── EXCERPTED RECORDS ──

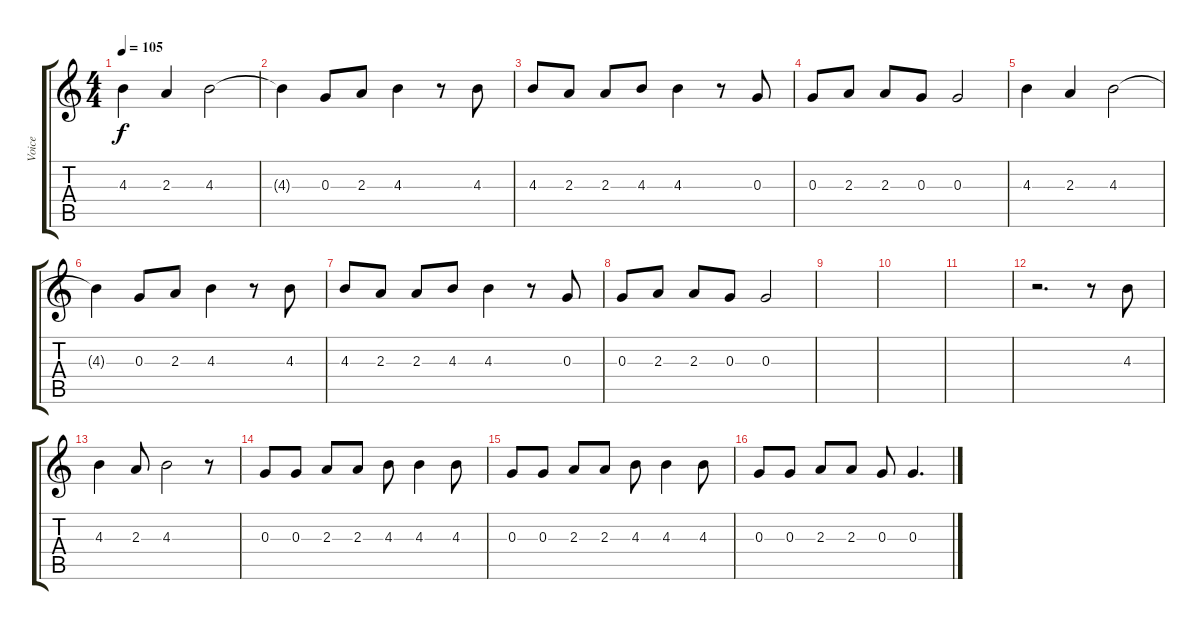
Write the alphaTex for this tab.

\track ("Voice" "Voice") {instrument distortionguitar}
\staff {score tabs}
\tuning (E4 B3 G3 D3 A2 E2) {hide}
\ts (4 4)
\tempo 105
\clef g2
\ks c
4.3.4{dy f} 2.3.4 4.3.2 |
4.3{t}.4 0.3.8 2.3.8 4.3.4 r.8 4.3.8 |
4.3.8 2.3.8 2.3.8 4.3.8 4.3.4 r.8 0.3.8 |
0.3.8 2.3.8 2.3.8 0.3.8 0.3.2 |
4.3.4 2.3.4 4.3.2 |
4.3{t}.4 0.3.8 2.3.8 4.3.4 r.8 4.3.8 |
4.3.8 2.3.8 2.3.8 4.3.8 4.3.4 r.8 0.3.8 |
0.3.8 2.3.8 2.3.8 0.3.8 0.3.2 |
|
|
|
r.2{d} r.8 4.3.8 |
4.3.4 2.3.8 4.3.2 r.8 |
0.3.8 0.3.8 2.3.8 2.3.8 4.3.8 4.3.4 4.3.8 |
0.3.8 0.3.8 2.3.8 2.3.8 4.3.8 4.3.4 4.3.8 |
0.3.8 0.3.8 2.3.8 2.3.8 0.3.8 0.3.4{d}
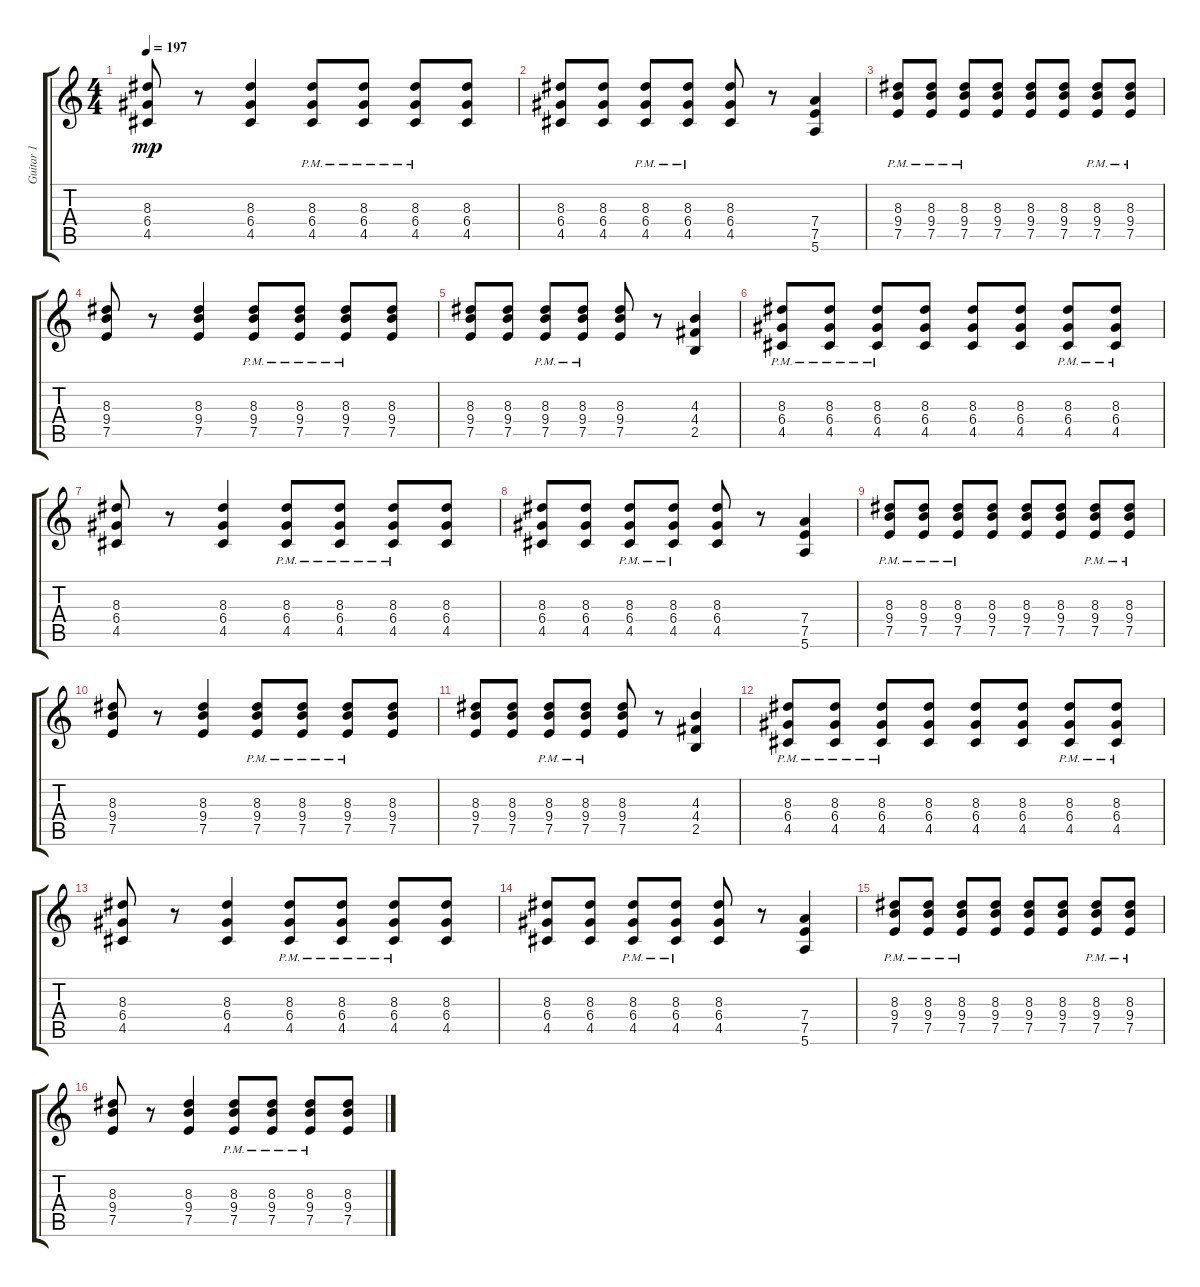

───

WORK REQUIRED:
Report every line in the rows above that contains the string "distortionguitar", treating uppercase and lowercase as different.

COMPLETE OUTPUT:
\track ("Voice" "Voice") {instrument distortionguitar}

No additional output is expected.